By region and technology
The US remains the primary source and destination for energy VC.
In 2025, more than 50% of energy-related VC funding was raised by US-based startups.
The largest single deal in 2025 was for $1 billion and raised by Base Power, a US start-up founded in 2023. However, adds the report, Europe has been closing the gap to the US and, together, Europe-based start-ups raised the next highest share of VC, at 25%.
The largest deal involving a European start-up was for France-based Neot, at almost $400 million.
On China, the report says their annual share is highly dependent on the number of very large individual deals, and has been as high as 27% in recent years. However, in 2025 China accounted for less than 10%, the lowest point since 2014.
Most funds are invested in start-ups from the same regions – for example, Chinese start-ups are almost exclusively funded by Chinese funds – but there are some cross-border flows. Much of the funding for energy start-ups in emerging market and developing economies comes from Europe, the US and advanced economies in the Asia Pacific region.
In recent years, the report explains, start-ups working on batteries, vehicles or charging technologies for electric mobility have represented a large share of energy VC fundraising.
However, VC for these areas is now waning as the sector matures and becomes less reliant on VC, while other technologies are starting to rise.
Most VC funding for US energy start-ups in 2025 was for nuclear fission (especially for small modular reactors) and fusion energy. In China and India, VC funding remains highly concentrated in road transport technologies.
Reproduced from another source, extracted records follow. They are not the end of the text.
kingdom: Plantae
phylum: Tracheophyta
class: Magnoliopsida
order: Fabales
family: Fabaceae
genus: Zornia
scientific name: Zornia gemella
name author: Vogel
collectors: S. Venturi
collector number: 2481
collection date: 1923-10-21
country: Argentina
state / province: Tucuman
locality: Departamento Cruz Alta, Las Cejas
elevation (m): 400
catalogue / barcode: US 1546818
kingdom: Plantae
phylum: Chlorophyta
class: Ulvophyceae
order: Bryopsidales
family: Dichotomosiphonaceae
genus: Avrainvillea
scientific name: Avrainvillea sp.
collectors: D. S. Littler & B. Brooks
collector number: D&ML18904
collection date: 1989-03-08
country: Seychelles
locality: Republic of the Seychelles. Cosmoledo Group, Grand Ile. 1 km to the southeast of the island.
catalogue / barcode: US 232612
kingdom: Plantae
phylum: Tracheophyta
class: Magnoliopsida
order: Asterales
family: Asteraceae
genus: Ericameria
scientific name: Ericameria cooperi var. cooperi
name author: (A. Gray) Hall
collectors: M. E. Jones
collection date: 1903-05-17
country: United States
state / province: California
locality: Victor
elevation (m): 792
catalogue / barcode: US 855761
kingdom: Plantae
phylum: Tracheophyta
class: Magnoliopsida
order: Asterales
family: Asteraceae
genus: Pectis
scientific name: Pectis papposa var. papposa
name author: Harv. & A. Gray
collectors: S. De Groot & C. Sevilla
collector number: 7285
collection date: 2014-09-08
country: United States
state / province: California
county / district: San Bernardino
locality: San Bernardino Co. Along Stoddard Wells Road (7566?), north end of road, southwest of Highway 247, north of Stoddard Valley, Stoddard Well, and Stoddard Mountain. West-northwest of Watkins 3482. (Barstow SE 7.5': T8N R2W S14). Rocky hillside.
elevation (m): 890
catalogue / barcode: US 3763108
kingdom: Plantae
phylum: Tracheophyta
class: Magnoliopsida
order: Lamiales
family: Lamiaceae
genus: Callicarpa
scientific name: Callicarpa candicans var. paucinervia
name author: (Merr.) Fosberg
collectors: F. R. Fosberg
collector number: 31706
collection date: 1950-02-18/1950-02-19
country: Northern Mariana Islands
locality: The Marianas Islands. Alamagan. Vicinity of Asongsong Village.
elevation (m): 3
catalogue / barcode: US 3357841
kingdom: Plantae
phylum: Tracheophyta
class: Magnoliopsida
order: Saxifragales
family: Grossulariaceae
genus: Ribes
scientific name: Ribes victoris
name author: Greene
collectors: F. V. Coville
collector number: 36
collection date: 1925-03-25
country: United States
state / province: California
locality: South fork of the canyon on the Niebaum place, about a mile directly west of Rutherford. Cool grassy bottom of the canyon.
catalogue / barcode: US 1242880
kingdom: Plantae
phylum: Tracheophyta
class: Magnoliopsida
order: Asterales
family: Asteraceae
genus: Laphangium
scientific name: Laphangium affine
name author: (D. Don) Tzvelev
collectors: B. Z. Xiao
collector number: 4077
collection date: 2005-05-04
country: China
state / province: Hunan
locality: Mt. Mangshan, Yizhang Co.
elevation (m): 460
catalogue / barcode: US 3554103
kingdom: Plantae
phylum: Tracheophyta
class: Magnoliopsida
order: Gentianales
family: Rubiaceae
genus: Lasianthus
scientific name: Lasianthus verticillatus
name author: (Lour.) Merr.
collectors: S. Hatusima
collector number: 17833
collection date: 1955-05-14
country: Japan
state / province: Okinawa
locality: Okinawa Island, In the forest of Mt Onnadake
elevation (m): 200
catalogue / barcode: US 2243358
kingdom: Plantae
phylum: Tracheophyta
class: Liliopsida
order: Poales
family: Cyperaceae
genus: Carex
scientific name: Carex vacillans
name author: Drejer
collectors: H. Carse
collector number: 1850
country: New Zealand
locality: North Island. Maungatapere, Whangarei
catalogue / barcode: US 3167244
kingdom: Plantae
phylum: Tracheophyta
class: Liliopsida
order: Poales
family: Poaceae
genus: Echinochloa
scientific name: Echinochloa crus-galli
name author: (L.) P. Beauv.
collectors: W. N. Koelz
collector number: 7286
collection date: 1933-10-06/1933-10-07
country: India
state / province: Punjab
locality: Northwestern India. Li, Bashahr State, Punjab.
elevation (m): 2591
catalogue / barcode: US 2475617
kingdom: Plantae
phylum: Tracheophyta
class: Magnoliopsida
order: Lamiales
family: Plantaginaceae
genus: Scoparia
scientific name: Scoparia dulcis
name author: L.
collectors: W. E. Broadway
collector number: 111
In Europe, funding in 2025 was more diversified, with hydrogen and energy efficiency occupying a larger share, and electricity grid start-ups also raising a significant share of the total funds.
Additionally, some technology areas exhibit more geographic concentration than others: start- ups working on geothermal, nuclear fission and fusion energy are much more likely to be in the US, while mobility, energy networks and storage and heat pumps are more evenly spread globally in terms of both start-up location and source of funds.
More on energy sector financing:
What do falling renewable PPA prices signal about Europe’s energy transition?
Siemens Energy boasts record gas turbine orders to power demand boom
EU allocates €650 million for cross-border energy infrastructure
Maintaining public support
Against a backdrop of shifting policy priorities and tighter financial conditions, the report stresses that sustained and well-targeted public support remains critical.
Commenting in a release was IEA Executive Director Fatih Birol: “Energy innovation has become a strategic priority for governments around the world.
“With energy security and industrial competitiveness at the top of the agenda, countries that sustain investment in research, demonstration and early deployment will be best positioned to lead the next generation of energy technologies.”
The IEA adds that aligning energy innovation strategies with broader competitiveness and resilience goals will be essential, particularly where technologies can strengthen domestic supply chains or reduce strategic dependencies.
Ensuring access to funding across all stages of development – especially as private capital becomes more selective – and reinforcing partnerships across research, industry and finance will be key to maintaining momentum.
Additionally, says the report, while priorities may shift, the case for sustained and strategic support for energy innovation remains strong. With energy innovation becoming increasingly foundational to modern economies, evidence shows it can deliver transformative economic and security benefits over decades.